Una virtud del libro de Ghodsee es que no generaliza las experiencias socialistas; constantemente señala las diferencias, por ejemplo entre Rumania y Albania donde la vida sexual no sufrió grandes cambios, mientras que en Polonia, Alemania oriental y Bulgaria, los gobiernos publicaban y socializaban manuales de sexo para la población que podían encontrarse en todos los hogares. Hasta incluían diagramas anatómicos con la ubicación del clítoris, abonando a convertir la sexualidad en un tema menos tabú, como demuestran los testimonios recogidos por la autora. En estas naciones se encaminaba una revolución sexual, como lo había soñado la feminista bolchevique Alexandra Kollontai, pero la caída del Muro lo cambió todo y puso un abrupto fin a la promesa de la despatriarcalización en frágil construcción.
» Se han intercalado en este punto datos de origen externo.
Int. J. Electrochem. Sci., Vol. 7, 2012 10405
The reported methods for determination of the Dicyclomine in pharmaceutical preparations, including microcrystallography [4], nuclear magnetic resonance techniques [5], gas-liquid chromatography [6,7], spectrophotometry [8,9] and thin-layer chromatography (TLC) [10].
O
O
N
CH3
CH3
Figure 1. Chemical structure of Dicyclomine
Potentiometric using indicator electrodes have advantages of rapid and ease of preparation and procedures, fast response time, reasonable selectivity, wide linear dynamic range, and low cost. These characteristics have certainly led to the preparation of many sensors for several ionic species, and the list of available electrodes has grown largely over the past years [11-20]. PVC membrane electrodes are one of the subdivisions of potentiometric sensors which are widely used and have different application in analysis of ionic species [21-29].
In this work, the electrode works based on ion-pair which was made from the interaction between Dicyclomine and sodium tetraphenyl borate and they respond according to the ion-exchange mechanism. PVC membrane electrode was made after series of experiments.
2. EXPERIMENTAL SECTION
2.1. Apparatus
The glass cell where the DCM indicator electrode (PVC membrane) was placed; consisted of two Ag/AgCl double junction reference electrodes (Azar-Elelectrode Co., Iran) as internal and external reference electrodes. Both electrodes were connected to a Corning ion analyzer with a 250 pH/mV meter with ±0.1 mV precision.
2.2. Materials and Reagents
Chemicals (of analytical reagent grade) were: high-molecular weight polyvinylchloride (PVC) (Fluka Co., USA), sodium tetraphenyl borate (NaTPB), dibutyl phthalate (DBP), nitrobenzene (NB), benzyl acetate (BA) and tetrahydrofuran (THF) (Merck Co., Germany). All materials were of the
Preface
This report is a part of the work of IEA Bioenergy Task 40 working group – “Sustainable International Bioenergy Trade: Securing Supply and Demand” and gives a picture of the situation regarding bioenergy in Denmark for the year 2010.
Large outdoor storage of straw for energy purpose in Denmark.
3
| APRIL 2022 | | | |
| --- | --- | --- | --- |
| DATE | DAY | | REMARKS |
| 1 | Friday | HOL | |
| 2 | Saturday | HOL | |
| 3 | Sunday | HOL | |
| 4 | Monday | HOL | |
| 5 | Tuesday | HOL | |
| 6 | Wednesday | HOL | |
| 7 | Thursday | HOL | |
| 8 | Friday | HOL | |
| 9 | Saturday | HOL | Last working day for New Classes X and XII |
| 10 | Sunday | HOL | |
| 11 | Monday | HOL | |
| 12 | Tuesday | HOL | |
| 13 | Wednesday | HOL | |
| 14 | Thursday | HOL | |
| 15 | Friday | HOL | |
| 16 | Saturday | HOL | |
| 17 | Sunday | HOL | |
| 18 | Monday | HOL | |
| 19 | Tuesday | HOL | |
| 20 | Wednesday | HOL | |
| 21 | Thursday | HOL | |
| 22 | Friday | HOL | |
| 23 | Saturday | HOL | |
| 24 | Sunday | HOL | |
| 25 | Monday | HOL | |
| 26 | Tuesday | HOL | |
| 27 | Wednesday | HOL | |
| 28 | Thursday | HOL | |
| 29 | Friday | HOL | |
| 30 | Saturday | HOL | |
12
Además de acompañar cada capítulo con fotografías y pequeñas fichas biográficas de mujeres socialistas, Ghodsee cierra su libro con una reflexión sobre los peligros que asedian a los derechos políticos de las mujeres en una era Trump que ha llegado a su fin. Pero, desde América Latina y bajo los tiempos convulsos en que vivimos, la reflexión nos lleva a preguntarnos cuánto hemos perdido con el neoliberalismo, especialmente nosotras las mujeres. Y de qué manera impactó en la agudización de la violencia de género, visibilizada hoy por los movimientos feministas. En un momento de recomposición social y crisis civilizatoria, la amenaza de mantener el neoliberalismo implica la profundización de la mercantilización y explotación de las mujeres. E incluso con un capitalismo de estado benefactor (con su seguridad social implementada para hacer frente a la “amenaza roja”), tampoco desaparece la explotación ni se garantiza la liberación de las mujeres…
Hoy se ganan votos al colocar la “cuestión de la mujer” en las agendas políticas y mujeres racializadas como Kamala Harris logran alcanzar las más altas esferas del liderazgo político. Pero si no se rompe con las tendencias neoliberales ahora revestidas con maquillaje de “capitalismo ‘progre’”, no se auguran mejores tiempos para las mujeres, y menos para las proletarias asalariadas que habitamos las periferias del capitalismo. Y esta sigue siendo una de las grandes cuentas pendientes de los gobiernos, también de los de corte progresista como México, Bolivia y Argentina, donde este compromiso no está finiquitado. Pero el futuro sigue abierto, y la senda de la despatriarcalización puede reconstruirse y profundizarse si tomamos lo mejor de la experiencia que nos dejaron las mujeres y hombres socialistas. Sus errores no deben ser los nuestros.
NOTAS
- Chiste común que se cuenta en Europa del Este.